The data below holds a line containing "592 220 SEK exkl. moms" and a line containing "मिलता। हर एक"; please quote exactly those two lines and every line between them, and nothing else.

--*--

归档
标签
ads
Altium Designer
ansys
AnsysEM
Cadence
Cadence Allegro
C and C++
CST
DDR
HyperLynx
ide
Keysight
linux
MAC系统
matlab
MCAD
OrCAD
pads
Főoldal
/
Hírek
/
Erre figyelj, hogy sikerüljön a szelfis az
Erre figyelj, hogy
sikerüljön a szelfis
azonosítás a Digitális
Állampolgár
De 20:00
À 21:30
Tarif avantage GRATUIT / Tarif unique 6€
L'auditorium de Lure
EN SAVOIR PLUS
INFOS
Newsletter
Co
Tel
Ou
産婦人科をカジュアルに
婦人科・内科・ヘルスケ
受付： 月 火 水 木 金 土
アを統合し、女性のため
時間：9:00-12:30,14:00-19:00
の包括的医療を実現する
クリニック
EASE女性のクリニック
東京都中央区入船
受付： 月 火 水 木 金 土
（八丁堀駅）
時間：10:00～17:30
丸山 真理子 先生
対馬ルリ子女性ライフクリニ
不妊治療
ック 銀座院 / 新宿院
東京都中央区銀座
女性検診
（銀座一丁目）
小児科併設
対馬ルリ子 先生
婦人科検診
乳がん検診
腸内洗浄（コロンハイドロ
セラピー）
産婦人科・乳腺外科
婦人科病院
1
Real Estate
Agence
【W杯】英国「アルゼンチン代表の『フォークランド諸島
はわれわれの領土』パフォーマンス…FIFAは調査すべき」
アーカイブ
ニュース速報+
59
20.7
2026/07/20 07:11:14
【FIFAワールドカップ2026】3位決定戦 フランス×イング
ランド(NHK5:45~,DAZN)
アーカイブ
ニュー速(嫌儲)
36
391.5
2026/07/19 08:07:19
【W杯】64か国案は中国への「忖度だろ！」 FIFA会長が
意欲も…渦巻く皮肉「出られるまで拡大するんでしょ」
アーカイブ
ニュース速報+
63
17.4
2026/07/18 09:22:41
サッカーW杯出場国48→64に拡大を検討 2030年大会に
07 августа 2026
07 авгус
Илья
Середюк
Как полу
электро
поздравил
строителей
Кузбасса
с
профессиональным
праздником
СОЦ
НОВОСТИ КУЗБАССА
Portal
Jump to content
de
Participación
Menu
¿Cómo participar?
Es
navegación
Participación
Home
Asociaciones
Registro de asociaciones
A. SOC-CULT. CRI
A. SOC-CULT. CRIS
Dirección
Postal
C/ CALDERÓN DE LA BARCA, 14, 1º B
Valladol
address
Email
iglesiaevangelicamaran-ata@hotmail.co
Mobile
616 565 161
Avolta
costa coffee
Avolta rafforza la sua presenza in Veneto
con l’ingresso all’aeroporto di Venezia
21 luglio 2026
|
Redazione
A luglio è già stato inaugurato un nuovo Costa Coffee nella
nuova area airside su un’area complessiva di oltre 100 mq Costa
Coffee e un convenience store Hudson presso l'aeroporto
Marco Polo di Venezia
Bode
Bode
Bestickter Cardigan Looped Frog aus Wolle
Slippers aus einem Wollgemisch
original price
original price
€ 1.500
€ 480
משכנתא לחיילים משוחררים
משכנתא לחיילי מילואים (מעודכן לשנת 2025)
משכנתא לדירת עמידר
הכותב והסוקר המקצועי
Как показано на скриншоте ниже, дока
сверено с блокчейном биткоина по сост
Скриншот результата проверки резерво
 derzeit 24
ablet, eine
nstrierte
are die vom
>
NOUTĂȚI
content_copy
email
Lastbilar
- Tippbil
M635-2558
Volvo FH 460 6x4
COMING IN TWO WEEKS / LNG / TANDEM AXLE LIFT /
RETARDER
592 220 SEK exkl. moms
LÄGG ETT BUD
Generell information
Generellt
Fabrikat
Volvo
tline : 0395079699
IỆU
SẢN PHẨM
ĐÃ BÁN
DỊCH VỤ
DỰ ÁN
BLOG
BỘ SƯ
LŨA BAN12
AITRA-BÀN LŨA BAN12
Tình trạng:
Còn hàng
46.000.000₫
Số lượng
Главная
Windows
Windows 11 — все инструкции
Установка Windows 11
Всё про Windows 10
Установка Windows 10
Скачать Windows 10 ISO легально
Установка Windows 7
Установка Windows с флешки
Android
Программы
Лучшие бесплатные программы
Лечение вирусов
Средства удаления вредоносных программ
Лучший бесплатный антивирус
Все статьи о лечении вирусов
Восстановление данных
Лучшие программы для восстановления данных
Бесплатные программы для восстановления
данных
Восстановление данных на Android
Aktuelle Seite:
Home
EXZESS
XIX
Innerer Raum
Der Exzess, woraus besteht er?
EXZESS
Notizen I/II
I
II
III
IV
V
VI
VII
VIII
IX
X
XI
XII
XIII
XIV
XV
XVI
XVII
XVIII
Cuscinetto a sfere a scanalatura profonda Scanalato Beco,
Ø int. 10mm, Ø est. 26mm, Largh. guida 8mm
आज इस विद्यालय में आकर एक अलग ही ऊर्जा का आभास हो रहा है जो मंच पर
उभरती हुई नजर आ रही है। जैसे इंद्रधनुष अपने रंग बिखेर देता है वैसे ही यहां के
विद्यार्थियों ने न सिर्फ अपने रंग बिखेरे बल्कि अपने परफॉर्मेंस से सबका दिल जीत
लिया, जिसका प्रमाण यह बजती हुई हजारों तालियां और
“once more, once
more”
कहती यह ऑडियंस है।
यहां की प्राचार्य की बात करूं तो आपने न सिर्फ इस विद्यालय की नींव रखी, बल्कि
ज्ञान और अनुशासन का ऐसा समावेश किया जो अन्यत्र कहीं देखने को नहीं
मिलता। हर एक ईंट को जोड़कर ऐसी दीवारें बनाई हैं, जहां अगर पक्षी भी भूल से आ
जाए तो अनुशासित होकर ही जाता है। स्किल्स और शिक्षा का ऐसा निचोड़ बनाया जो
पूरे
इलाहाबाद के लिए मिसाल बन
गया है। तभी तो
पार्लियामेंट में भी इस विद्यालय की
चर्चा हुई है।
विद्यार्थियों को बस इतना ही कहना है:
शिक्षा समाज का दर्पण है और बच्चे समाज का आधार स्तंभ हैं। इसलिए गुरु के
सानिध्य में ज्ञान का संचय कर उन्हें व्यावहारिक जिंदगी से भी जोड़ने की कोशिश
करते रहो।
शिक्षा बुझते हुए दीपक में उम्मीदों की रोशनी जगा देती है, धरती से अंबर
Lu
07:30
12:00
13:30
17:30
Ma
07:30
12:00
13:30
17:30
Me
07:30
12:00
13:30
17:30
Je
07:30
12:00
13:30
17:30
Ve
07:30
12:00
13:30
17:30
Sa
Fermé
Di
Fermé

--*--

** Written answer **
592 220 SEK exkl. moms
LÄGG ETT BUD
Generell information
Generellt
Fabrikat
Volvo
tline : 0395079699
IỆU
SẢN PHẨM
ĐÃ BÁN
DỊCH VỤ
DỰ ÁN
BLOG
BỘ SƯ
LŨA BAN12
AITRA-BÀN LŨA BAN12
Tình trạng:
Còn hàng
46.000.000₫
Số lượng
Главная
Windows
Windows 11 — все инструкции
Установка Windows 11
Всё про Windows 10
Установка Windows 10
Скачать Windows 10 ISO легально
Установка Windows 7
Установка Windows с флешки
Android
Программы
Лучшие бесплатные программы
Лечение вирусов
Средства удаления вредоносных программ
Лучший бесплатный антивирус
Все статьи о лечении вирусов
Восстановление данных
Лучшие программы для восстановления данных
Бесплатные программы для восстановления
данных
Восстановление данных на Android
Aktuelle Seite:
Home
EXZESS
XIX
Innerer Raum
Der Exzess, woraus besteht er?
EXZESS
Notizen I/II
I
II
III
IV
V
VI
VII
VIII
IX
X
XI
XII
XIII
XIV
XV
XVI
XVII
XVIII
Cuscinetto a sfere a scanalatura profonda Scanalato Beco,
Ø int. 10mm, Ø est. 26mm, Largh. guida 8mm
आज इस विद्यालय में आकर एक अलग ही ऊर्जा का आभास हो रहा है जो मंच पर
उभरती हुई नजर आ रही है। जैसे इंद्रधनुष अपने रंग बिखेर देता है वैसे ही यहां के
विद्यार्थियों ने न सिर्फ अपने रंग बिखेरे बल्कि अपने परफॉर्मेंस से सबका दिल जीत
लिया, जिसका प्रमाण यह बजती हुई हजारों तालियां और
“once more, once
more”
कहती यह ऑडियंस है।
यहां की प्राचार्य की बात करूं तो आपने न सिर्फ इस विद्यालय की नींव रखी, बल्कि
ज्ञान और अनुशासन का ऐसा समावेश किया जो अन्यत्र कहीं देखने को नहीं
मिलता। हर एक ईंट को जोड़कर ऐसी दीवारें बनाई हैं, जहां अगर पक्षी भी भूल से आ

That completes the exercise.